In the greatest struggles of my life, I have learned a most important lesson. I can’t do this alone.
~ Unknown
The good news is, we don’t do anything alone. God is the ever-present help that gets us through the day and moves us on our way. We don’t accomplish anything of substance without divine aid.
As the sun keeps on shining and the earth keeps on turning, God keeps on loving and living through us.
The more we honor God in everything we do, the more we realize His omnipresent Love, His ever-present companionship, and His unfailing care. We’re never alone and never have been.
God was here first! And we came into His ever-present company…
I too am finding that I am not alone, that the Divine is always with me.
I’m wondering though why anyone in the 21st century would persist with such a blokey God as the one you speak of, Evan. I know Mary Baker Eddy used the masculine pronoun extensively and referred to God as Father far more often than she did Father-Mother (apart from the 3rd edition of Science & Health where God was “She”). But we aren’t in the 19th century now and gender-inclusive language has become widely embraced even for deity.
Could I respectfully suggest that a masculine God is offensive to many women and some men?
Thanks for this lovely idea that we are never alone.
And to Anonymous who uses the word “blokey” Are you Australian?? Anyway, liked your comments about a masculine God. MBE talks about the masculine and feminine together constituting completeness. The way I see it, she had a consistent understanding of God as Father – Mother, but used the language of the day to convey ideas. Once I understood that, I could see beyond the masculine only thing.
To above per use of masculine…
This is why I love blogging. My readers catch all my slip-ups, and I am improved as a result!
Yes, I agree with you. I usually am quite conscientious about being gender inclusive when referring to God, but every once in a while, my old school education rears itself and out comes the word “He.” I hear it so often from others, and was raised with that connotation as a youngster, that the tendency to default to its use surfaces in my thought occasionally. More out of laziness to state it correctly than anything, I suppose. But I am well attuned to God as Mother-Father! There could be no other way.
Thanks for the reminder.
It is my estimation that God does not have to translate the word-symbols we use when praying (or just thinking to ourselves or speaking to others) about God. I believe God hears meaning, not the word-symbols we use to express this meaning.

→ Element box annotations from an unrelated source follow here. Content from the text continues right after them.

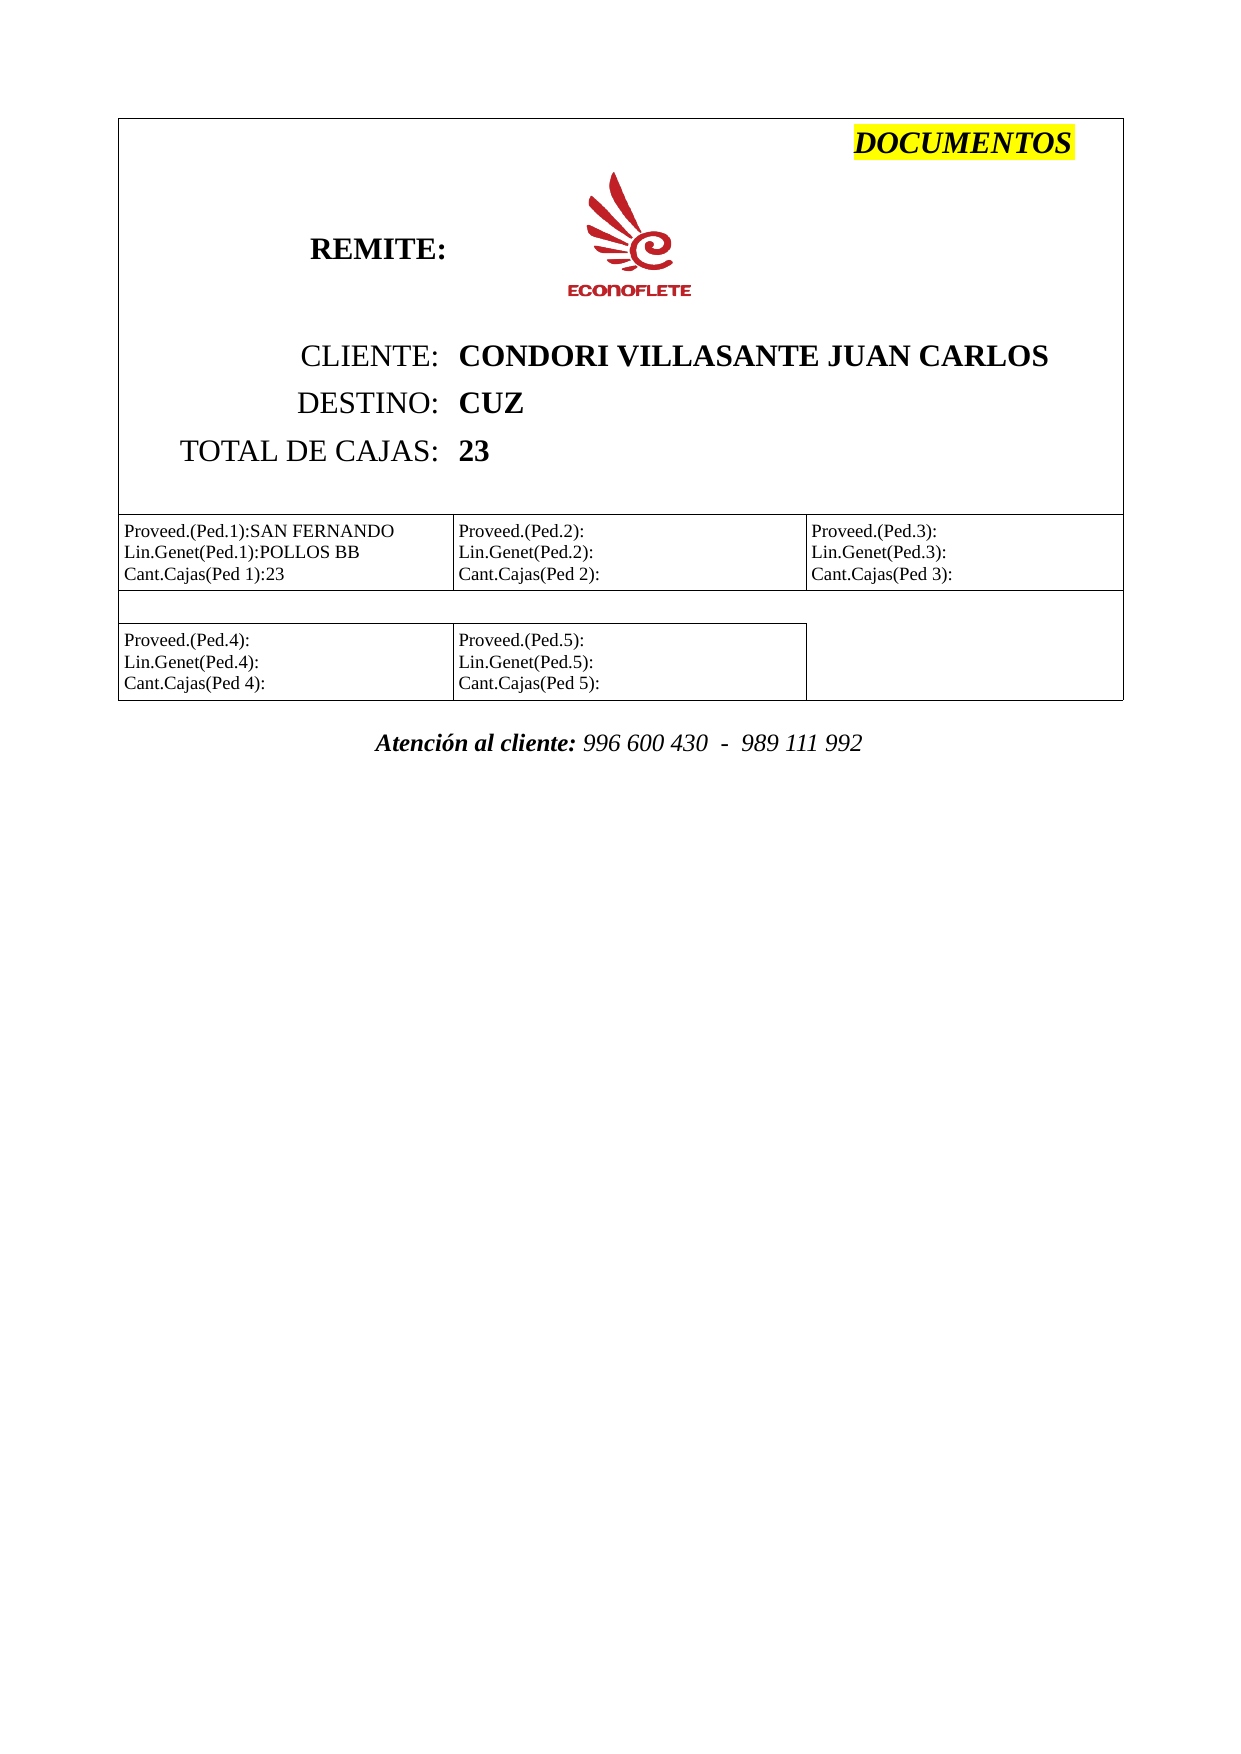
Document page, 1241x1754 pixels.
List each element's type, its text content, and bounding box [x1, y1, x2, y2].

text Atención al cliente: 996 600 430 - 989 111 992 [118, 728, 1122, 757]
table_cell [119, 474, 453, 514]
table_cell Proveed.(Ped.3): Lin.Genet(Ped.3): Cant.Cajas(Ped 3): [807, 515, 1123, 590]
table_cell TOTAL DE CAJAS: [119, 426, 453, 474]
table_cell CUZ [453, 379, 806, 426]
table_cell CONDORI VILLASANTE JUAN CARLOS [453, 332, 1123, 379]
table_header [453, 119, 806, 166]
table_cell Proveed.(Ped.4): Lin.Genet(Ped.4): Cant.Cajas(Ped 4): [119, 624, 453, 699]
table_cell [806, 591, 1123, 623]
table_header [119, 119, 453, 166]
table_cell [453, 474, 806, 514]
table_cell CLIENTE: [119, 332, 453, 379]
table_cell DESTINO: [119, 379, 453, 426]
table_cell [806, 474, 1123, 514]
table_cell REMITE: [119, 166, 453, 332]
table_cell [119, 591, 453, 623]
table_cell Proveed.(Ped.5): Lin.Genet(Ped.5): Cant.Cajas(Ped 5): [454, 624, 806, 699]
table_cell [806, 166, 1123, 332]
table_cell [806, 379, 1123, 426]
table_header DOCUMENTOS [806, 119, 1123, 166]
table_cell [453, 591, 806, 623]
table_cell [453, 166, 806, 332]
table_cell Proveed.(Ped.2): Lin.Genet(Ped.2): Cant.Cajas(Ped 2): [454, 515, 806, 590]
table_cell 23 [453, 426, 1123, 474]
table_cell Proveed.(Ped.1):SAN FERNANDO Lin.Genet(Ped.1):POLLOS BB Cant.Cajas(Ped 1):23 [119, 515, 453, 590]
picture [552, 171, 707, 297]
table_cell [807, 623, 1123, 699]
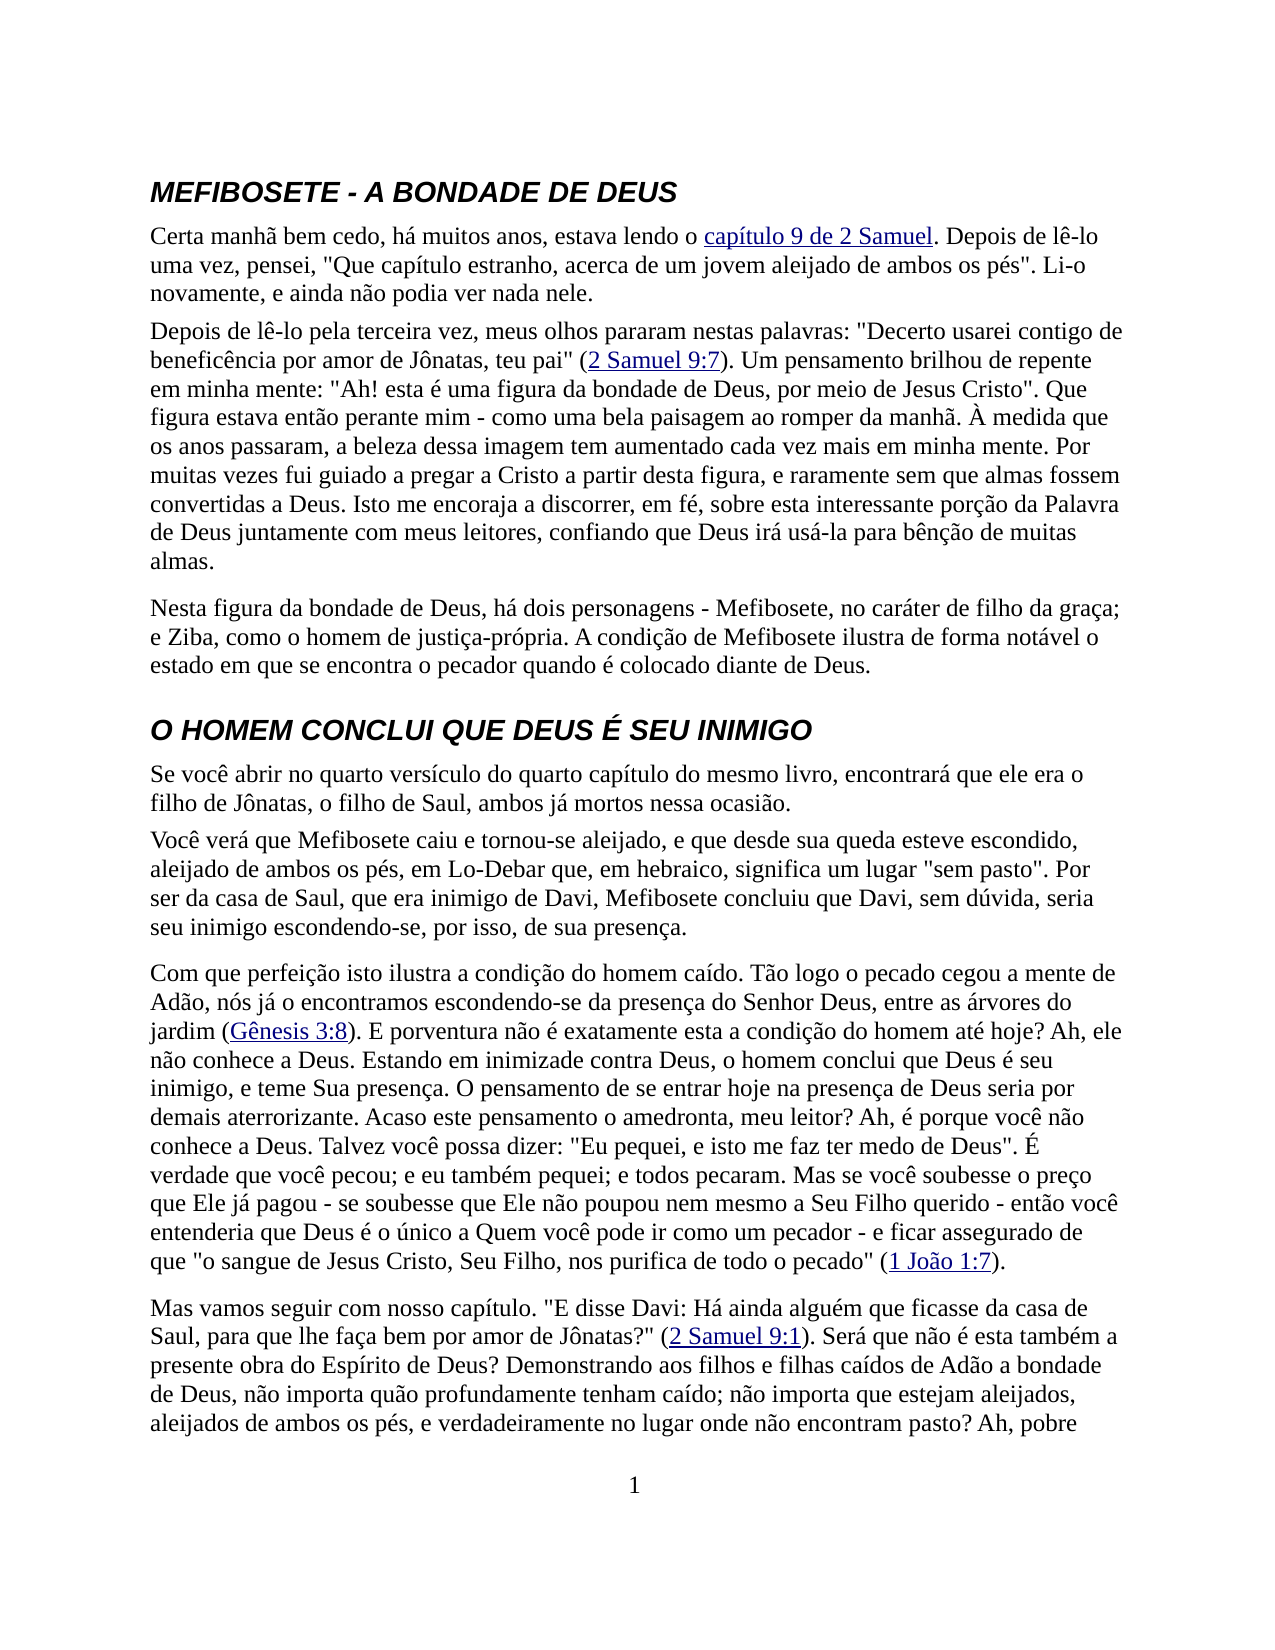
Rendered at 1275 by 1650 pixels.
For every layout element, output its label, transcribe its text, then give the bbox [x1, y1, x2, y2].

subtitle O HOMEM CONCLUI QUE DEUS É SEU INIMIGO [150, 713, 1125, 747]
subtitle MEFIBOSETE - A BONDADE DE DEUS [150, 175, 1125, 208]
text Depois de lê-lo pela terceira vez, meus olhos pararam nestas palavras: "Decerto usarei contigo de beneficência por amor de Jônatas, teu pai" (2 Samuel 9:7). Um pensamento brilhou de repente em minha mente: "Ah! esta é uma figura da bondade de Deus, por meio de Jesus Cristo". Que figura estava então perante mim - como uma bela paisagem ao romper da manhã. À medida que os anos passaram, a beleza dessa imagem tem aumentado cada vez mais em minha mente. Por muitas vezes fui guiado a pregar a Cristo a partir desta figura, e raramente sem que almas fossem convertidas a Deus. Isto me encoraja a discorrer, em fé, sobre esta interessante porção da Palavra de Deus juntamente com meus leitores, confiando que Deus irá usá-la para bênção de muitas almas. [150, 316, 1125, 575]
text Certa manhã bem cedo, há muitos anos, estava lendo o capítulo 9 de 2 Samuel. Depois de lê-lo uma vez, pensei, "Que capítulo estranho, acerca de um jovem aleijado de ambos os pés". Li-o novamente, e ainda não podia ver nada nele. [150, 221, 1125, 307]
text Com que perfeição isto ilustra a condição do homem caído. Tão logo o pecado cegou a mente de Adão, nós já o encontramos escondendo-se da presença do Senhor Deus, entre as árvores do jardim (Gênesis 3:8). E porventura não é exatamente esta a condição do homem até hoje? Ah, ele não conhece a Deus. Estando em inimizade contra Deus, o homem conclui que Deus é seu inimigo, e teme Sua presença. O pensamento de se entrar hoje na presença de Deus seria por demais aterrorizante. Acaso este pensamento o amedronta, meu leitor? Ah, é porque você não conhece a Deus. Talvez você possa dizer: "Eu pequei, e isto me faz ter medo de Deus". É verdade que você pecou; e eu também pequei; e todos pecaram. Mas se você soubesse o preço que Ele já pagou - se soubesse que Ele não poupou nem mesmo a Seu Filho querido - então você entenderia que Deus é o único a Quem você pode ir como um pecador - e ficar assegurado de que "o sangue de Jesus Cristo, Seu Filho, nos purifica de todo o pecado" (1 João 1:7). [150, 958, 1125, 1275]
text Você verá que Mefibosete caiu e tornou-se aleijado, e que desde sua queda esteve escondido, aleijado de ambos os pés, em Lo-Debar que, em hebraico, significa um lugar "sem pasto". Por ser da casa de Saul, que era inimigo de Davi, Mefibosete concluiu que Davi, sem dúvida, seria seu inimigo escondendo-se, por isso, de sua presença. [150, 826, 1125, 941]
text Nesta figura da bondade de Deus, há dois personagens - Mefibosete, no caráter de filho da graça; e Ziba, como o homem de justiça-própria. A condição de Mefibosete ilustra de forma notável o estado em que se encontra o pecador quando é colocado diante de Deus. [150, 593, 1125, 679]
text Se você abrir no quarto versículo do quarto capítulo do mesmo livro, encontrará que ele era o filho de Jônatas, o filho de Saul, ambos já mortos nessa ocasião. [150, 759, 1125, 817]
text Mas vamos seguir com nosso capítulo. "E disse Davi: Há ainda alguém que ficasse da casa de Saul, para que lhe faça bem por amor de Jônatas?" (2 Samuel 9:1). Será que não é esta também a presente obra do Espírito de Deus? Demonstrando aos filhos e filhas caídos de Adão a bondade de Deus, não importa quão profundamente tenham caído; não importa que estejam aleijados, aleijados de ambos os pés, e verdadeiramente no lugar onde não encontram pasto? Ah, pobre [150, 1293, 1125, 1436]
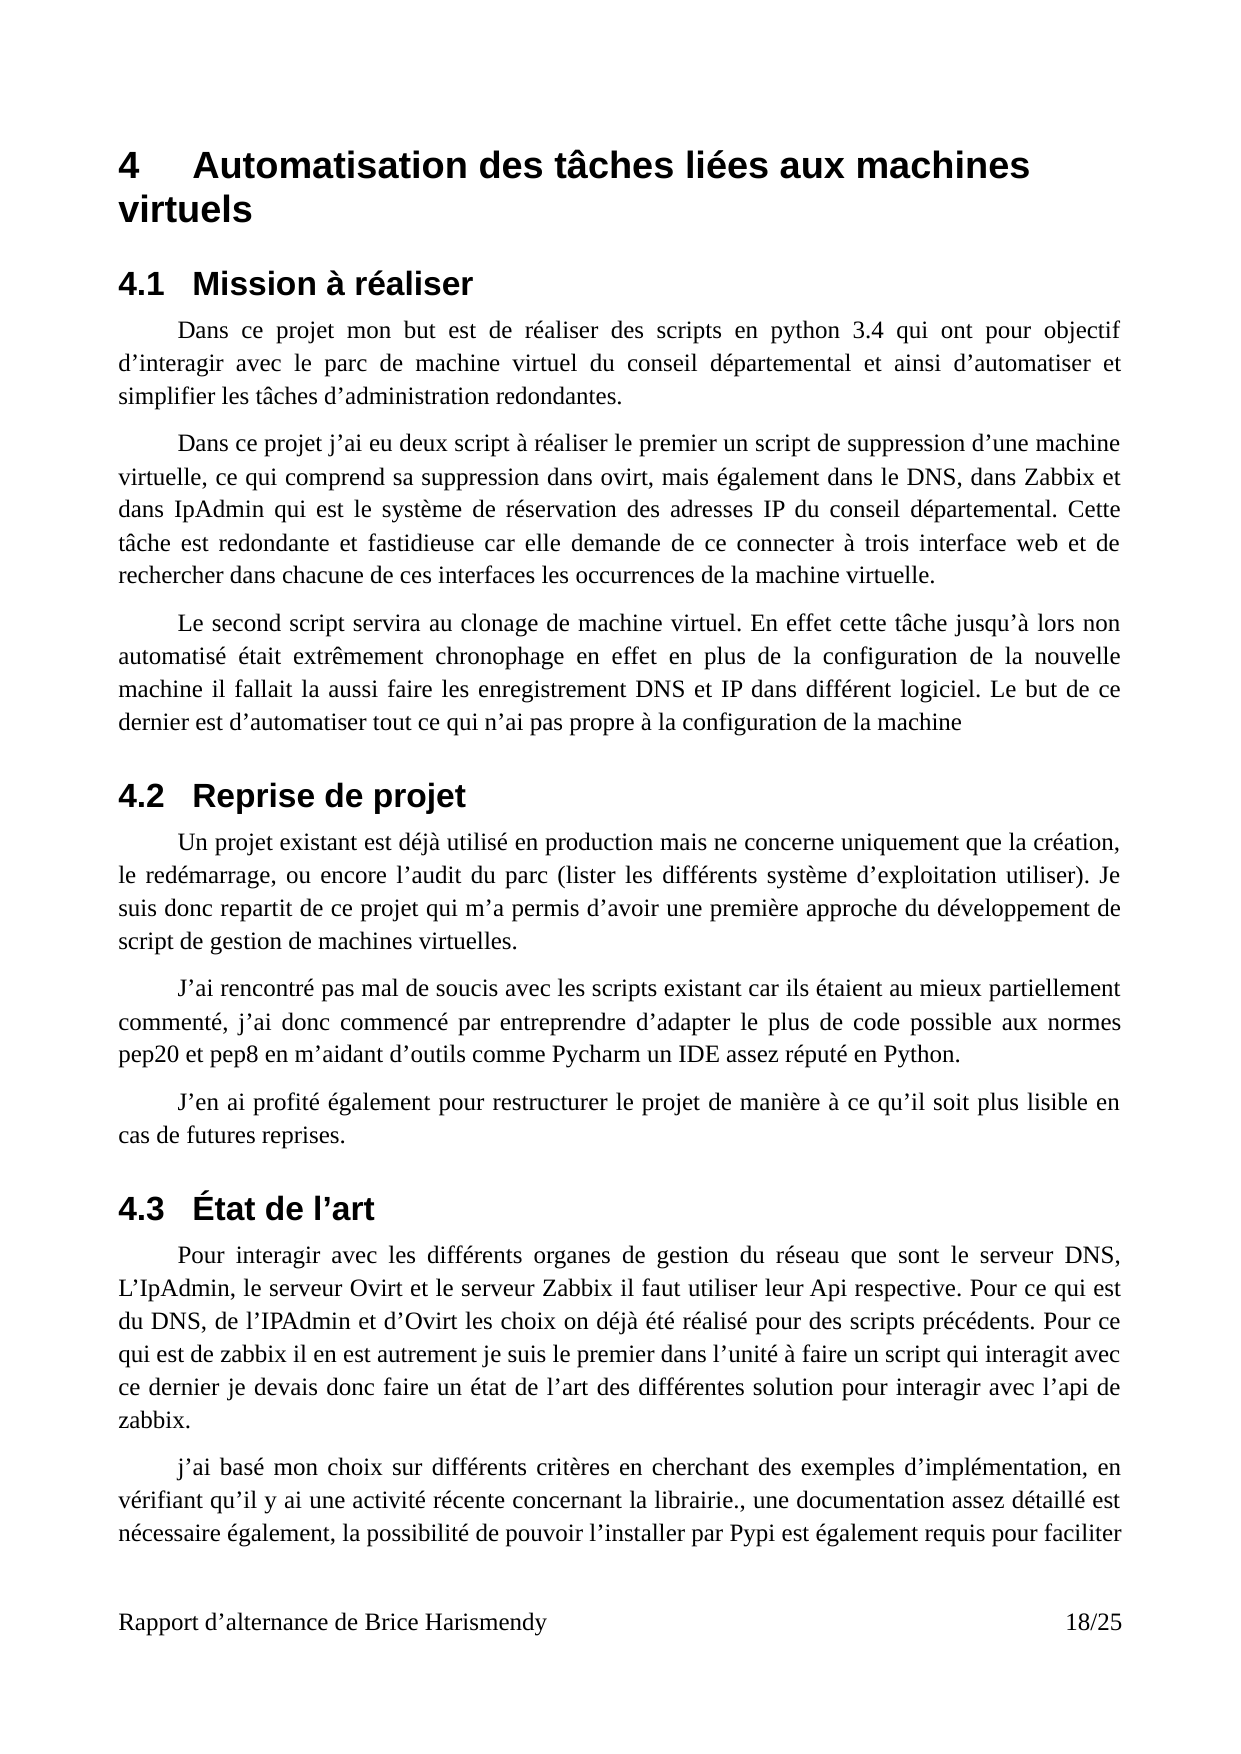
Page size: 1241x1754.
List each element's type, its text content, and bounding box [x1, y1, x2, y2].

subtitle Reprise de projet [118, 776, 1122, 814]
text Dans ce projet j’ai eu deux script à réaliser le premier un script de suppression d’une machine virtuelle, ce qui comprend sa suppression dans ovirt, mais également dans le DNS, dans Zabbix et dans IpAdmin qui est le système de réservation des adresses IP du conseil départemental. Cette tâche est redondante et fastidieuse car elle demande de ce connecter à trois interface web et de rechercher dans chacune de ces interfaces les occurrences de la machine virtuelle. [118, 428, 1122, 589]
subtitle Automatisation des tâches liées aux machines virtuels [118, 143, 1122, 230]
text Un projet existant est déjà utilisé en production mais ne concerne uniquement que la création, le redémarrage, ou encore l’audit du parc (lister les différents système d’exploitation utiliser). Je suis donc repartit de ce projet qui m’a permis d’avoir une première approche du développement de script de gestion de machines virtuelles. [118, 827, 1122, 955]
text J’ai rencontré pas mal de soucis avec les scripts existant car ils étaient au mieux partiellement commenté, j’ai donc commencé par entreprendre d’adapter le plus de code possible aux normes pep20 et pep8 en m’aidant d’outils comme Pycharm un IDE assez réputé en Python. [118, 973, 1122, 1068]
subtitle État de l’art [118, 1189, 1122, 1227]
subtitle Mission à réaliser [118, 264, 1122, 302]
text Le second script servira au clonage de machine virtuel. En effet cette tâche jusqu’à lors non automatisé était extrêmement chronophage en effet en plus de la configuration de la nouvelle machine il fallait la aussi faire les enregistrement DNS et IP dans différent logiciel. Le but de ce dernier est d’automatiser tout ce qui n’ai pas propre à la configuration de la machine [118, 608, 1122, 736]
text Dans ce projet mon but est de réaliser des scripts en python 3.4 qui ont pour objectif d’interagir avec le parc de machine virtuel du conseil départemental et ainsi d’automatiser et simplifier les tâches d’administration redondantes. [118, 315, 1122, 410]
text j’ai basé mon choix sur différents critères en cherchant des exemples d’implémentation, en vérifiant qu’il y ai une activité récente concernant la librairie., une documentation assez détaillé est nécessaire également, la possibilité de pouvoir l’installer par Pypi est également requis pour faciliter [118, 1452, 1122, 1547]
text Pour interagir avec les différents organes de gestion du réseau que sont le serveur DNS, L’IpAdmin, le serveur Ovirt et le serveur Zabbix il faut utiliser leur Api respective. Pour ce qui est du DNS, de l’IPAdmin et d’Ovirt les choix on déjà été réalisé pour des scripts précédents. Pour ce qui est de zabbix il en est autrement je suis le premier dans l’unité à faire un script qui interagit avec ce dernier je devais donc faire un état de l’art des différentes solution pour interagir avec l’api de zabbix. [118, 1240, 1122, 1434]
text J’en ai profité également pour restructurer le projet de manière à ce qu’il soit plus lisible en cas de futures reprises. [118, 1087, 1122, 1149]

So, with this said, I don’t think it makes a difference to God what gender we are using when referring to God. What we are MEANING at the time is what counts. Are we at every moment loving God with all our mind and heart and strength…
There is no gender in Spirit, anyway – Spirit is like thought, not masculine or feminine – so Christians can think of God in whatever gender-sense pleases them.
But I would suggest not letting an understanding of this Truth allow someone to intentionally offend another who may be quite sensitive to calling God by the established masculine terms of He, His, Him or Father – and would be shocked at having God addressed as a She. Addressing God as an “It” to avoid stating gender is not good either, I would think.
The reason Jesus referred to God as his Father is because the Spirit – the Holy Spirit, God’s Spirit – played the masculine role in Jesus’ conception in Mary’s womb. God was Jesus’ Father. There was no sex involved, of course.
Jesus never referred to God as his Father-Mother for obvious reasons: God was not Jesus’ mother too; Mary, a human being, was Jesus’ mother. There are reasons Christians refer to God as their Father too, which I will not try to go into here, as I’m already being long-winded, I feel, in expressing my personal opinion on Evan’s blog.
However one last thought: In thinking of God only as masculine, as being unbending Principle, or Law, which can be counted on as forever in action – this doesn’t seem to include the necessary idea of mercy and forgiveness, which could be called the feminine side of God’s nature. Both are necessary for our understanding. So in this sense thinking of God as Father-Mother is a well-rounded perception of the Almighty.